Amazon Web Services (AWS) has unveiled a series of enhancements for the domain protections available in CloudFront, meant to ensure that all requests handled by the service come from legitimate domain owners.
Integrated with AWS, the CloudFront global content delivery network service provides both network and application level protection, scales globally, negotiates TLS connections with high security ciphers, and includes distributed denial of service protections.
As per the AWS Terms of Service, CloudFront customers aren’t allowed to receive traffic for a domain they are not authorized to use, and Amazon disables abusive accounts when it becomes aware of this type of activity. Now, the company is also integrating checks directly into the CloudFront API and Content Distribution service to prevent abusive behavior.
One of the newly announced enhancements affects protections against “dangling” DNS entries, where a customer deletes their CloudFront distribution but leave the DNS still pointing at the service. Such situations are very rare, but some customers do leave their old domains dormant, the company says.
In some of these situations, an abuser could exploit a subdomain. If the customers no longer users the subdomain (although the domain is in use) and it points to a deleted CloudFront distribution, an abuser could register the subdomain and claim traffic that they aren’t entitled to.
“This also means that cookies may be set and intercepted for HTTP traffic potentially including the parent domain. HTTPS traffic remains protected if you’ve removed the certificate associated with the original CloudFront distribution,” Amazon explains.
The best fix is to ensure there are no dangling DNS entries in the first place, and Amazon is already reminding users moving to an alternate domain to delete any DNS entries that may still be pointing at CloudFront. Furthermore, checks in the CloudFront API ensure this kind of domain claiming can’t occur when using wildcard domains.
Courtesy of new enhanced domain protection, CloudFront now also checks the DNS whenever the customer removes an alternate domain. Thus, if the service determines that the domain is still pointing at a CloudFront distribution, the API call will fails and other accounts can’t claim the traffic.

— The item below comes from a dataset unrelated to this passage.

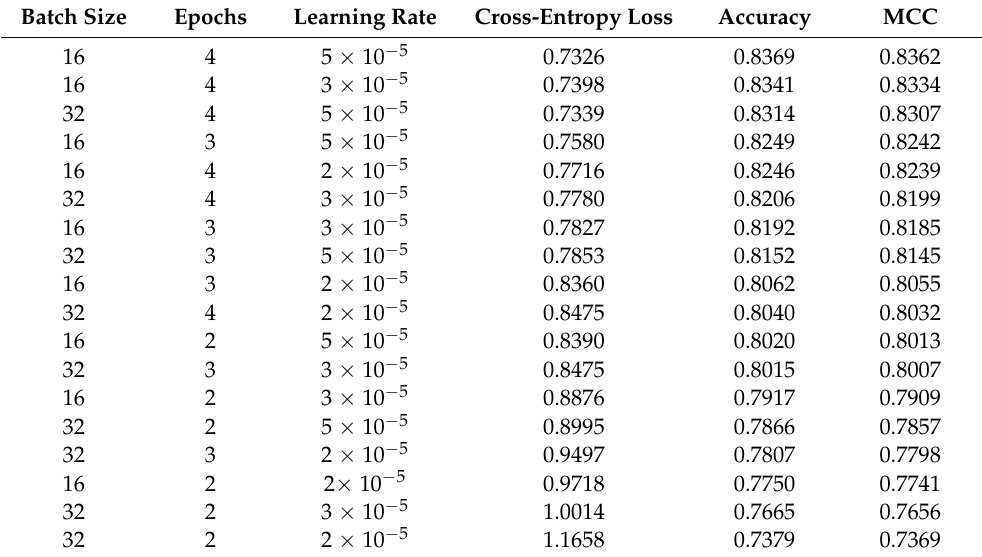
Table 3. Multilingual BERT results for Chapter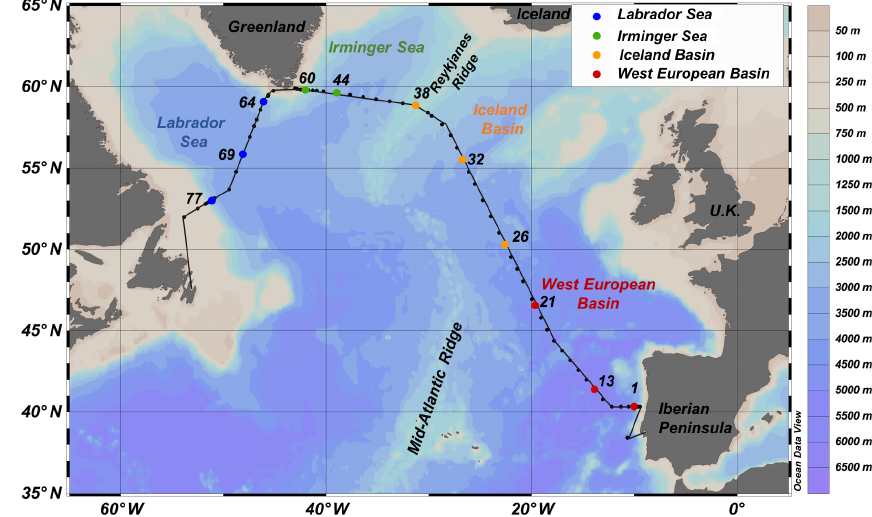
Figure 1. Map showing GEOVIDE cruise track (black line) and station locations (black dots). Colour bars indicate water depth. Sampling locations for water-column 231 Pa and 230 Th in this study are shown by coloured dots, with colours representing the oceanic regions they are located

Amazon is also planning improved protections against domain fronting, a technique where “a non-standard client makes a TLS/SSL connection to a certain name, but then makes a HTTPS request for an unrelated name.” It basically means routing application traffic to mask its destination.
While such behavior is normal and expected in some circumstances – browsers re-use persistent connections for domain listed in the same SSL certificate –, some use the method to evade restrictions and block imposed at the TLS/SSL layer
. However, the technique can’t be used to impersonate domains and the clients are non-standard and working around the usual TLS/SSL checks.
“Although these cases are also already handled as a breach of our AWS Terms of Service, in the coming weeks we will be checking that the account that owns the certificate we serve for a particular connection always matches the account that owns the request we handle on that connection. As ever, the security of our customers is our top priority, and we will continue to provide enhanced protection against misconfigurations and abuse from unrelated parties,” Amazon says.
Several weeks ago, news broke that Google is making changes to its infrastructure to no longer support domain fronting (which was never officially supported, it seems). According to Access Now, many human rights-enabling technologies relying on Google’s commitment to protecting human rights could be affected by the change.